→ EXERCISE PROMPT: Reproduce the records word for word from their very first line through the line containing "plus longtemps à la situation.", including both of those lines.

==================================================

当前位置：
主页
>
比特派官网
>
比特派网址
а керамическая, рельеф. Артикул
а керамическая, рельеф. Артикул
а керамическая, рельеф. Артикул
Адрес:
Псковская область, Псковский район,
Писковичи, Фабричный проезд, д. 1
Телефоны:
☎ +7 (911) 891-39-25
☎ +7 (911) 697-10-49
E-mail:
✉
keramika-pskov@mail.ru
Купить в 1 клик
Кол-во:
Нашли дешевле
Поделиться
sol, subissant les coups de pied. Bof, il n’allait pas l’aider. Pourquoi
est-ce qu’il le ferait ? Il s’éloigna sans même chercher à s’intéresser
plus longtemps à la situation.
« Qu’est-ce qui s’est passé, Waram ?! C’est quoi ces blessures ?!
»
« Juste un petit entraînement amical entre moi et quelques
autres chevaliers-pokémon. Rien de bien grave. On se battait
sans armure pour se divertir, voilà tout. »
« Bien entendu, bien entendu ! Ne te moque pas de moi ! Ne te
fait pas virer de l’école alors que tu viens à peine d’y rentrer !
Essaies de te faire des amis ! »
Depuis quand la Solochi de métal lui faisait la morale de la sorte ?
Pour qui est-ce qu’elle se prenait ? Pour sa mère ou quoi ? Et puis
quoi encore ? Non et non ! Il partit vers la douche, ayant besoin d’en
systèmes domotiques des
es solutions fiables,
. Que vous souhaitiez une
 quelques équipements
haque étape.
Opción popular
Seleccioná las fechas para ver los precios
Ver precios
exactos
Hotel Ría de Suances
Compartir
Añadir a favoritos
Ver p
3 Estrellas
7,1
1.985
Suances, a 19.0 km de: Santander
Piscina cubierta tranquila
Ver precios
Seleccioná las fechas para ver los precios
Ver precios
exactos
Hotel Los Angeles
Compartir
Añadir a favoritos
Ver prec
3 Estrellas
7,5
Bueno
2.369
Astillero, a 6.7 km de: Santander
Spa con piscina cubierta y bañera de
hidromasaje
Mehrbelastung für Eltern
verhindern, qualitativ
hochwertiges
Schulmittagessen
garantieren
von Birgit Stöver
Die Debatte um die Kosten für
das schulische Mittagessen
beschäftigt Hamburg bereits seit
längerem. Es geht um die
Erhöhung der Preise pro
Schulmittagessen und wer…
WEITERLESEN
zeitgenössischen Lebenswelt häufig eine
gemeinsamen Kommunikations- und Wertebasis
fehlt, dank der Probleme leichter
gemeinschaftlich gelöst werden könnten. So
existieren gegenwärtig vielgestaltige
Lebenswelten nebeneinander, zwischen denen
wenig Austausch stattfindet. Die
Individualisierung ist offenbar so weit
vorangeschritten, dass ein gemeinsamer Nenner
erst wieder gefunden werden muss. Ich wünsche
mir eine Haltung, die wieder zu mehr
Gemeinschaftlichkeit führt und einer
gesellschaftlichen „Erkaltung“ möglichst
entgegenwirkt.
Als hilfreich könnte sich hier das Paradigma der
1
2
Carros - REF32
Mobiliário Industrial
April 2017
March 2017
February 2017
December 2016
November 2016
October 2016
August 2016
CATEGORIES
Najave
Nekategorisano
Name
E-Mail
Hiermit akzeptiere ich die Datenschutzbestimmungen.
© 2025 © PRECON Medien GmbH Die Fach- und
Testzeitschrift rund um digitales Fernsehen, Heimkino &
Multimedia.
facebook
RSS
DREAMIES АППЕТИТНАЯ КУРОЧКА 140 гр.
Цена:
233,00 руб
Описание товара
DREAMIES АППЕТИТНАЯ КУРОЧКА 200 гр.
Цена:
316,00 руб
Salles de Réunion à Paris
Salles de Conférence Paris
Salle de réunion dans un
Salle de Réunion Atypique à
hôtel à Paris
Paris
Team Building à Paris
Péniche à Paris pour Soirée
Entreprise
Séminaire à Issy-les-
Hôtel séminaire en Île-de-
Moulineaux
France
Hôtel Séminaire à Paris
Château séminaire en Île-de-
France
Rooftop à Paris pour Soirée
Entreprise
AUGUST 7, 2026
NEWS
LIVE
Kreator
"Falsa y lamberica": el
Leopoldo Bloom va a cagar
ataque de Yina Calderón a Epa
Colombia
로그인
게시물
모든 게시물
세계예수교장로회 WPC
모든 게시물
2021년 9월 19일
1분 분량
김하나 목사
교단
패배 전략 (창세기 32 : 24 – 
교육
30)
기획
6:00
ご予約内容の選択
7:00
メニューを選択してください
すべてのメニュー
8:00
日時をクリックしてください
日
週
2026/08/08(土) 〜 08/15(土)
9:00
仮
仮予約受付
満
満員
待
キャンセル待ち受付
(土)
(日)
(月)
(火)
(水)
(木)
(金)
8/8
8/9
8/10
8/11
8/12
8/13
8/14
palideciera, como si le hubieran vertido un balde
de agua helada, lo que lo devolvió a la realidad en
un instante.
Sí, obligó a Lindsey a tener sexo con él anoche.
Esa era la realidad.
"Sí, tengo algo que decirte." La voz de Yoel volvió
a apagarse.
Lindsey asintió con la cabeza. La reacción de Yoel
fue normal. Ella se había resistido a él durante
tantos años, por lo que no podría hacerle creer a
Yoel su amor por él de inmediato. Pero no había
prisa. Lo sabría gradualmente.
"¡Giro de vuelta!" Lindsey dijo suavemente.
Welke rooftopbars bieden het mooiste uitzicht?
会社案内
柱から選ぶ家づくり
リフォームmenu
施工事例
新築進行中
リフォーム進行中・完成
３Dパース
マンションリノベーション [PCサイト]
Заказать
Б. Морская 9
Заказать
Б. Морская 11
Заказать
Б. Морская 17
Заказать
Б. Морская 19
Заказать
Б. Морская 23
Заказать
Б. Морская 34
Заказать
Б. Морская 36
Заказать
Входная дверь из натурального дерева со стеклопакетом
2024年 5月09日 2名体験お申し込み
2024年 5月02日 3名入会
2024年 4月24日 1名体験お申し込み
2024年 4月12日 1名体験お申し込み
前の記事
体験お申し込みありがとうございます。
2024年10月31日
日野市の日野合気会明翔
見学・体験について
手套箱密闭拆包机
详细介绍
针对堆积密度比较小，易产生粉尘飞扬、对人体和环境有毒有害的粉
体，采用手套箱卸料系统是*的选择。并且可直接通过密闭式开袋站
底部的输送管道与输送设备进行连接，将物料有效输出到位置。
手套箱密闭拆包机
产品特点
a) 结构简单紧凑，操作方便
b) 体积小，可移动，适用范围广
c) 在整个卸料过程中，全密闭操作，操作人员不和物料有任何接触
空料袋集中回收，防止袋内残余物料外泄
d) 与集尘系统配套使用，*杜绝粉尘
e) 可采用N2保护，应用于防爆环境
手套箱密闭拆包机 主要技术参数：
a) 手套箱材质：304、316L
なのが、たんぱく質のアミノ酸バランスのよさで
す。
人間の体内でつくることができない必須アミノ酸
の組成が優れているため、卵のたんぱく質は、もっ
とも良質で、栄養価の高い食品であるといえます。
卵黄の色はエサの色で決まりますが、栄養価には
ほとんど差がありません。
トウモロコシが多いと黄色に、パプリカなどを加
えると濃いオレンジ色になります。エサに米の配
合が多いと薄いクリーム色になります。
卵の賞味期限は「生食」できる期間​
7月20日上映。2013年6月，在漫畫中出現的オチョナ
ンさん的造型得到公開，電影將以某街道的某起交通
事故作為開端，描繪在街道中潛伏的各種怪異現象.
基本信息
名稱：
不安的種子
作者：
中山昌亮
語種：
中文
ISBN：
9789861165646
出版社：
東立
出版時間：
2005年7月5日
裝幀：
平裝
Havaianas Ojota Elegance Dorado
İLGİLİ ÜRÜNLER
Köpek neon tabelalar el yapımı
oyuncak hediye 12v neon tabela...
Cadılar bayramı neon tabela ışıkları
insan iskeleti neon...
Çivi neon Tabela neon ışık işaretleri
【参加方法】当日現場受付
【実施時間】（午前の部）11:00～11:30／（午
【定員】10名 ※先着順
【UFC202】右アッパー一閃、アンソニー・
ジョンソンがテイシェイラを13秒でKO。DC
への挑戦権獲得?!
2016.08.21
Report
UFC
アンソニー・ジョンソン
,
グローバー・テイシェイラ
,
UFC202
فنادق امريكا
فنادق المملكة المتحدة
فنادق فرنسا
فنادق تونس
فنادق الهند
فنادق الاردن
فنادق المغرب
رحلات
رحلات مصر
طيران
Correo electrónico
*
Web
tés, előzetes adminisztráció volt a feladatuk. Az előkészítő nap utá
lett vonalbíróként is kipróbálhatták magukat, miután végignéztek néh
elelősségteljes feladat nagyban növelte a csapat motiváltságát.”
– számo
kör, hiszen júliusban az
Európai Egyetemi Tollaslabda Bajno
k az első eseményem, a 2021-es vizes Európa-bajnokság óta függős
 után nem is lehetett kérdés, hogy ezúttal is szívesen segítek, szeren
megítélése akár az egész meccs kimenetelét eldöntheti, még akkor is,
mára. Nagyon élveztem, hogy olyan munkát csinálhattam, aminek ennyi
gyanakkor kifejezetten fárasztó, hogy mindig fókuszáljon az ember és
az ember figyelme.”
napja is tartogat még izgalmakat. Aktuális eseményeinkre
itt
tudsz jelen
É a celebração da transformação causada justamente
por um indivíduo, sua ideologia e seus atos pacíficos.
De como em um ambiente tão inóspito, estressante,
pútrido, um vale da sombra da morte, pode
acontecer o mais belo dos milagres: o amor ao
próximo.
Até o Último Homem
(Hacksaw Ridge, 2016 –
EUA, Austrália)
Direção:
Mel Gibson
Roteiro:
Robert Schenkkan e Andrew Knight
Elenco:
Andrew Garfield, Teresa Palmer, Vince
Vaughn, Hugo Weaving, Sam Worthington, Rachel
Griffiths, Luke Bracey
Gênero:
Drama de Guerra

==================================================

→ RESPONSE BELOW:
当前位置：
主页
>
比特派官网
>
比特派网址
а керамическая, рельеф. Артикул
а керамическая, рельеф. Артикул
а керамическая, рельеф. Артикул
Адрес:
Псковская область, Псковский район,
Писковичи, Фабричный проезд, д. 1
Телефоны:
☎ +7 (911) 891-39-25
☎ +7 (911) 697-10-49
E-mail:
✉
keramika-pskov@mail.ru
Купить в 1 клик
Кол-во:
Нашли дешевле
Поделиться
sol, subissant les coups de pied. Bof, il n’allait pas l’aider. Pourquoi
est-ce qu’il le ferait ? Il s’éloigna sans même chercher à s’intéresser
plus longtemps à la situation.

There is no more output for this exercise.